Dr. Yergin also outlined a “rebalancing” of the entire global energy industry, significantly related to that Great Revival. He did not dwell on the irony that this revival should have taken place under perhaps the most anti-oil president in U.S. history, but then diplomacy is needed when you have the ear of the White House, which in Dr. Yergin’s case is good news for Canada.
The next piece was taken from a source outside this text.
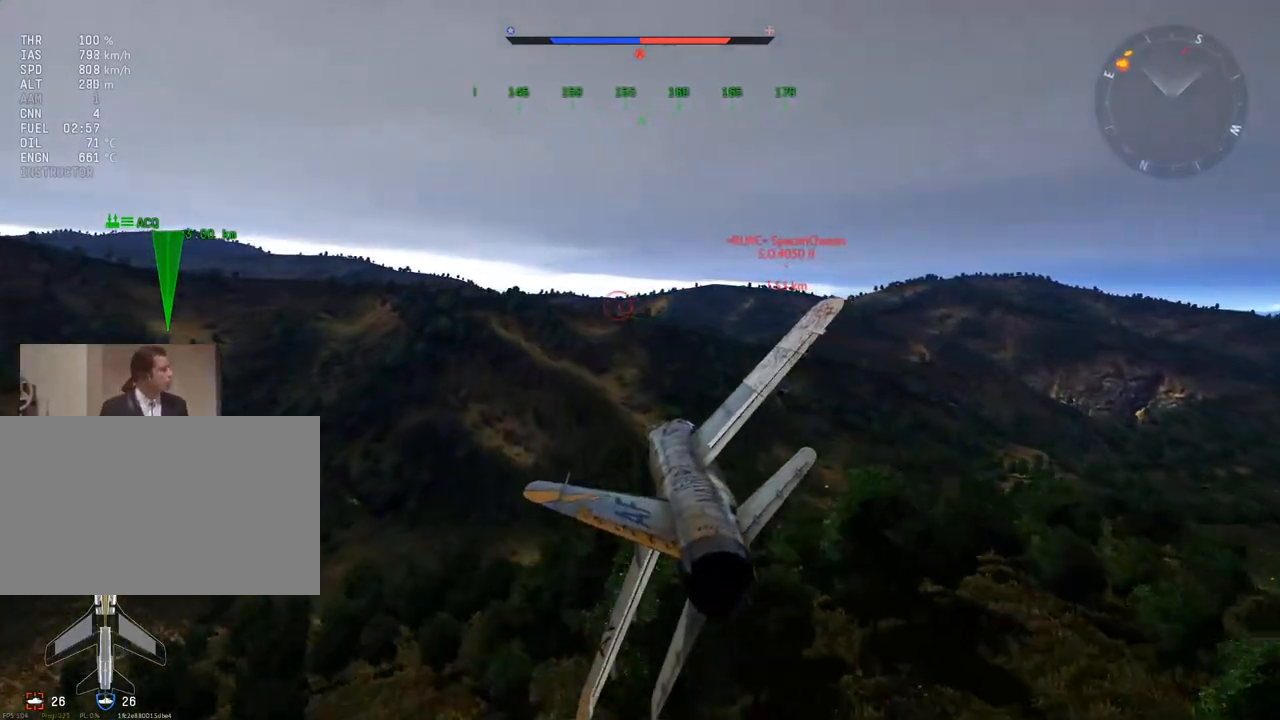
{"keys": [], "mouse": [], "mouse_move": "still", "events": [[334, "a", "down"], [434, "a", "up"]]}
The rebalancing to which Dr. Yergin — whose books include the Pulitzer-winning The Prize and, more recently The Quest: Energy, Security, and the Remaking of the Modern World — refers is hemispheric. The growth in the Canadian oil sands, the U.S. boom in tight oil, and the revolution in shale gas on both sides of the border, all mean that what had become a joke — North American energy independence — is now a possibility.

Meanwhile east-west global oil trade will become more north-south within the Americas. Independence will not come about because of any grand energy strategy or presidential commitment (Dr. Yergin noted that presidents have been promising energy independence since Richard Nixon, even as domestic oil production has gone down), but because of ever-advancing technology, which has again and again produced wonderfully productive surprises, often from unexpected directions.

Dr. Yergin noted that the boom is significantly due to the vision of one man, George P. Mitchell, who was convinced that it should be possible to access the vast natural gas resources trapped in certain “tight” shale rock formations. Big oil companies disregarded the idea as “something that independents do.” They saw North American gas supplies running out, and believed the solution was importing liquefied natural gas.